Case 2: multiplicative causes

OK, now let’s try something a little harder. What happens when the causal factors multiply together? For example, the total amount of Air Pollution Taxes gathered is equal to the rate of taxation times the amount of air pollution. How are these presented? Are they equal in magnitude? Suppose we have a taxation rate of $2 per ton and a pollution amount of 5 million tons, resulting in tax income of $10 million. Now suppose the numbers are altered: the taxation rate is $5 per ton and the pollution about is 2 million tons, again yielding $10 million in income. Which of the two sources (tax rate and pollution amount) was more important? How much of the $10 million can be attributed to the tax rate, and how much to the pollution amount? There’s simply no way to differentiate the two: they both contributed equally to the final result, regardless of their actual values.


Case 3: weighted multiplicative causes

It gets worse: what if the equation for tax income were 3.14 x tax rate x pollution amount? That doesn’t change anything, because we can’t assign the 3.14 factor to either the tax rate or the pollution amount. Again, we simply have to assign 50% causation value to each of the two factors.

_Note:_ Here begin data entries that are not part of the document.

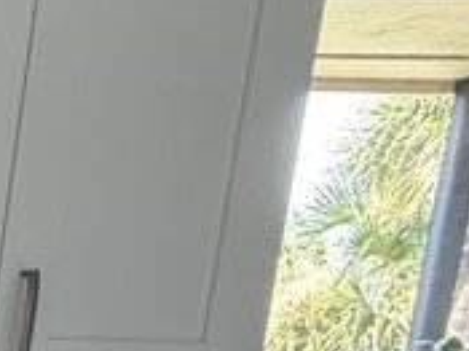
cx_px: -788
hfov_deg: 13.2
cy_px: 547
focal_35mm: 82
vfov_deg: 16.2
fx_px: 1110
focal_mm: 2.22
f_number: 2.2
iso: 200
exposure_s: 1/120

At this point, we seem to have a simple conclusion: additive factors can be attributed directly on their magnitude, while multiplicative factors must be assigned equal weight. This would allow us to handle any simple expression combining addition and multiplication in many arrangements. But what about this one: we figure gasoline usage by taking our calculated transportation needs, subtracting the amount of public transport and the amount of electric car use, and dividing the remainder by the average MPG of cars. The equation is:

Gasoline use = (transportation needs - public transport - electric car usage) / (average MPG)

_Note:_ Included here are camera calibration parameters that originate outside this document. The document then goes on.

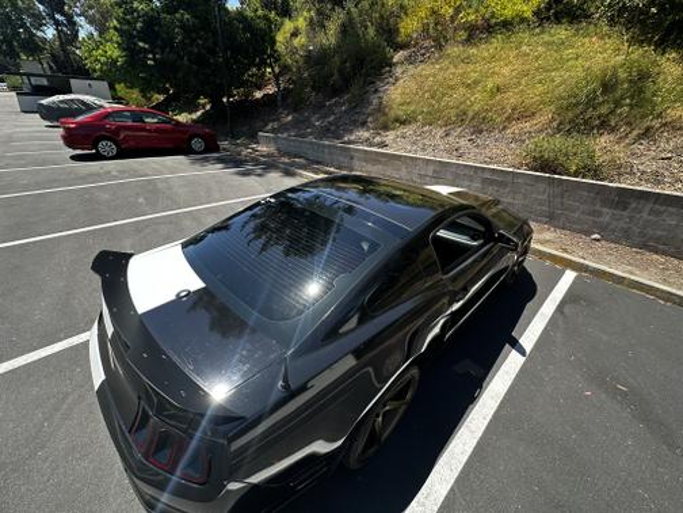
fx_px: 276
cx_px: 342
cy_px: 256
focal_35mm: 14
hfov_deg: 102.1
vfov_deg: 85.7
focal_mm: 2.22
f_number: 2.2
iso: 40
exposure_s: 1/447
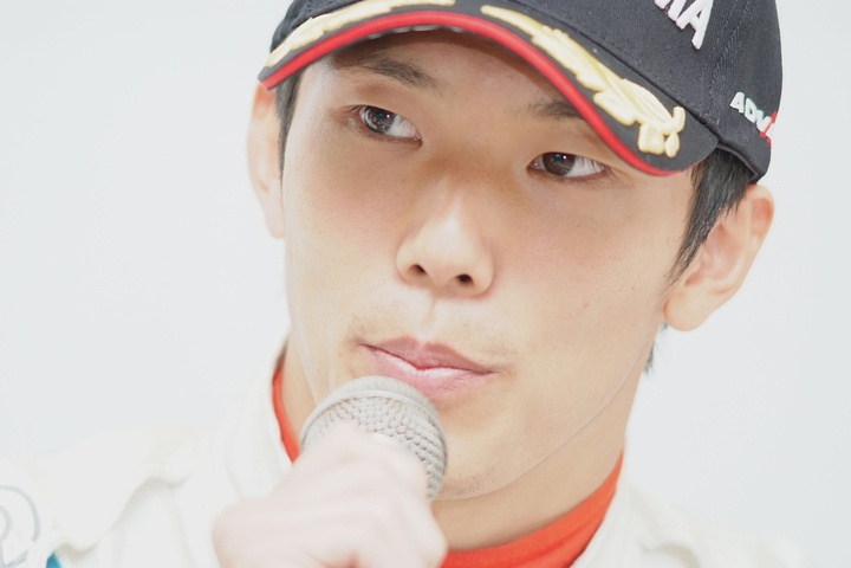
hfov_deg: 7.6
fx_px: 6382
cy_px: 284
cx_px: 426
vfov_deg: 5.1
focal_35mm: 270
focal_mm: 180
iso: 800
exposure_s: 1/250
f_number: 2.8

So, how do we determine the relative importance of these four variables? One common method is to carry out a fractional analysis. We calculate what would happen if each of these values were to individually increase by, say, 1%. Let’s run some numbers.

Scenario 1: 

Transportation Needs = 1 billion miles; 

Public Transport = 10 million miles; 

Electric Car Usage = 100 million miles;

Average MPG = 30 mpg

result = 29.67 million gallons


Now, if we were to increase Transportation Needs by 1%, then the result would increase to 30 million gallons, or by 1.011%, so we conclude that Transportation Needs has an importance factor of 1.011. If we increase Public Transport by 1%, this decreases the final result to only 29.6633, or to 99.98887%, so we give Public Transport an importance factor of 0.9998887. Obviously, the effect of Electric Car Usage is ten times greater than that of Public Transport, so we give it an importance factor of 0.99887. Of course, if we increase Average MPG by 1%, the final result will decrease by 1%, so we have to give it a relative importance of 1.00. Thus, our final results are:

Transportation Needs: 1.011

Public Transport: 1.0011

Electric Car Usage: 1.011

Average MPG: 1.00


Addendum, September 7th: I have concluded that the entire notion of a weight-illustrating diagram is a waste of time. It turns out that there is already a means of illustrating the relative weights of different factors: the history bar graphs. They are used only when the quantity being displayed is the sum of several factors. There aren’t many of these. So it seems a waste of time.

However, I shall add the basic causal map. It will be fixed, a simple PNG image that’s slapped up on the screen when called for. I shall probably add some interactivity in the form of special information if the mouse hovers over a factor. That’s about it.